I’ve decided to post some of my unposted items from months gone by. Sometimes, reading my words from times gone by helps me understand how I think; if that’s what it is. I will use my writing time today to explore how I would approach healing society as we attempt to recover from the novel coronavirus pandemic. We should not attempt to “return to normal.” We should construct a new, and better, civilization.
December 29, 2019
Ach, after listening to Story Corps, I feel like I’ve been punched in the gut. Yesterday’s story included a conversation between Asma Jama, a native Swahili speaker born in Somalia but now a U.S. citizen, and Dawn Sahr, the sister of Jodie Burchard-Risch. Burchard-Risch hit Jama in the face with a beer mug because Jama was speaking Swahili in an Applebee’s restaurant in Coon Rapids, Minnesota. Sahr befriended Jama, taking a stand against her sister and other members of her family. Jama, who spoke at Burchard-Rissch’s sentencing, said she forgave the woman who hit her. Forgiveness. It’s the only way one can achieve peace in the face of a real or perceived wrong. That sounds like religion speaking; it’s not religion, it’s humanity. It’s a matter of offering one’s own pain, caused by someone else, to the person who caused the pain; that person can then do with it what they will, but the pain will no longer control the victim. Ach, again.
I’ve missed closeness all my life. I still do. Emotional intimacy. It is the fuel for happiness. Absent that fuel, happiness dissipates in the wind, replaced by vacancy or anger or fear or some combination thereof.

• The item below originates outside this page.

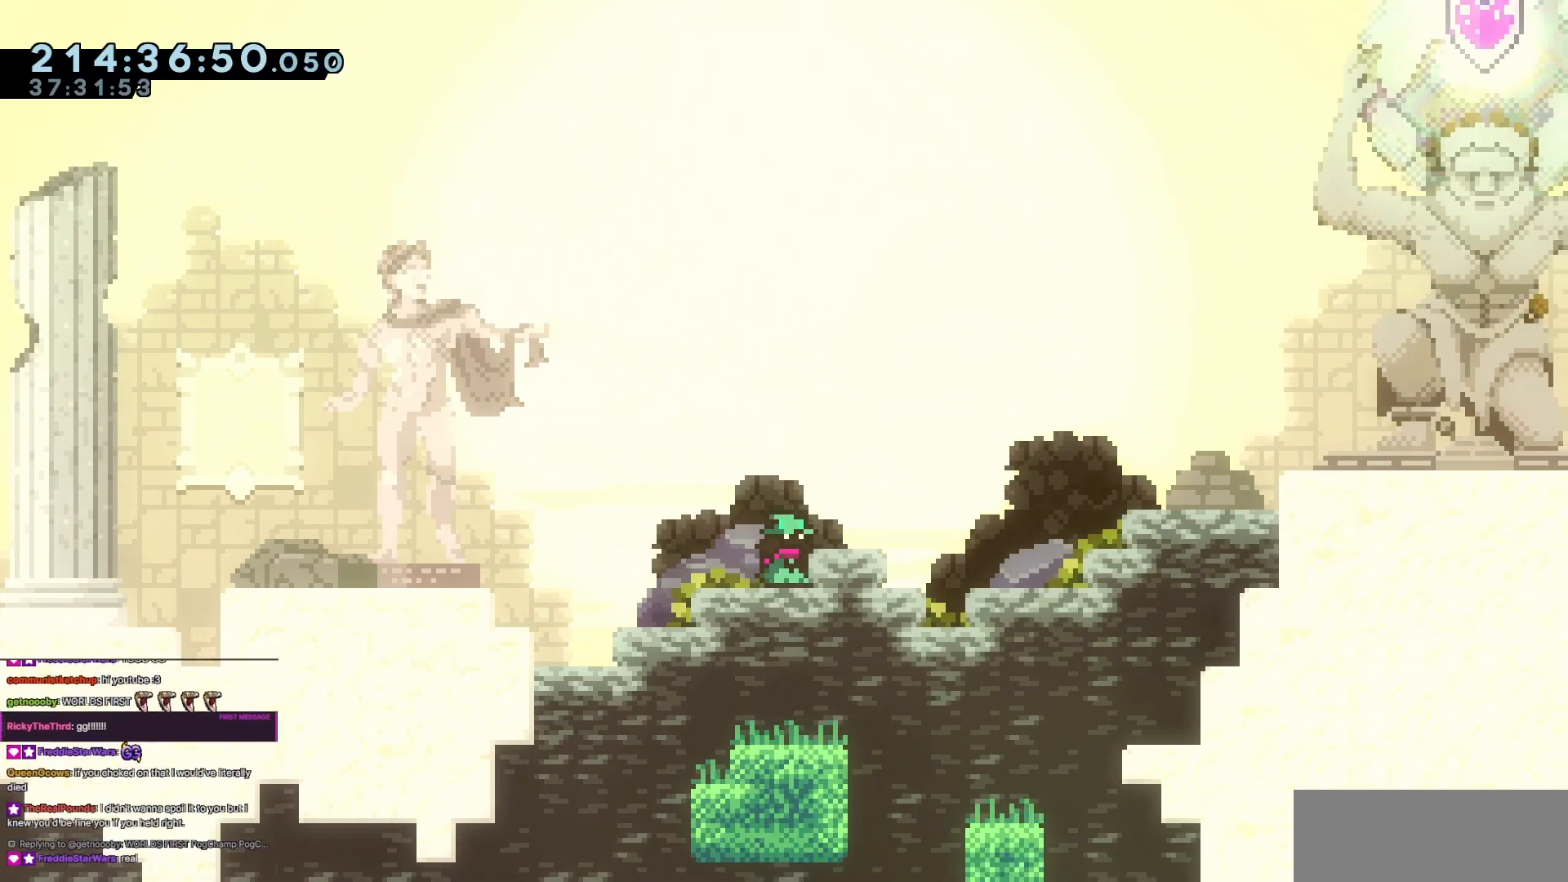
{"keys": [], "events": []}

The Universe spins time like an impeccable spider web. Time, blinding in its splendid and beautiful mathematical precision, cannot be improved nor can it be erased. Time is ever-present yet never contemporaneous. It is gone before it can be measured. Yet it remains, teasing us to try to capture it, if only for an instant.
It does one no good to realize that time sprints through the heavens at twice the speed of light, though; recognition does not correspond with control, which is what I’ve been after all along. Knowing time’s propensity for taking place even before it happens affords one no special capabilities. Time moves too fast to capture its leavings. And there are plenty of leavings. The residue of time is cast in alabaster statues, placed haphazardly in forgotten graveyards as monuments to unnecessary loss and irrevocable heartache.
The speed with which the year is spiraling toward its completion is stunning. Days go by between the heartbeats of a hummingbird. I hardly have an opportunity to acknowledge Sunday before Friday stands before me, edging toward Saturday and chiding me for being slow to recognize the obvious: Time has been mainlining methamphetamine cocktails while riding a bullet train through the fuselage of a supersonic jet.
I realize I am rambling. I realize my words only make sense if the reader (and the writer) accepts the impossibility of understanding the true nature of time. Even then, my words are woven into a fabric cobbled from strips of broken threads and a breath of futile hope.
Over lunch today, as I listened to others engage in conversation, I realized my wife and I were unnoticed observers. The people with whom we had lunch are nice enough, but they wouldn’t have noticed our absence if we had simply disappeared, just as they didn’t notice our presence. People (and I include myself in that classification) sometimes don’t take the time to embrace others outside their normal spheres. In the case of today’s neglect, I wonder whether it because we just are not interesting or that they just are not interested? I felt, today, like I should just slink off, away from these people who love their cliques, and explore another world. A world in which my wife and I matter.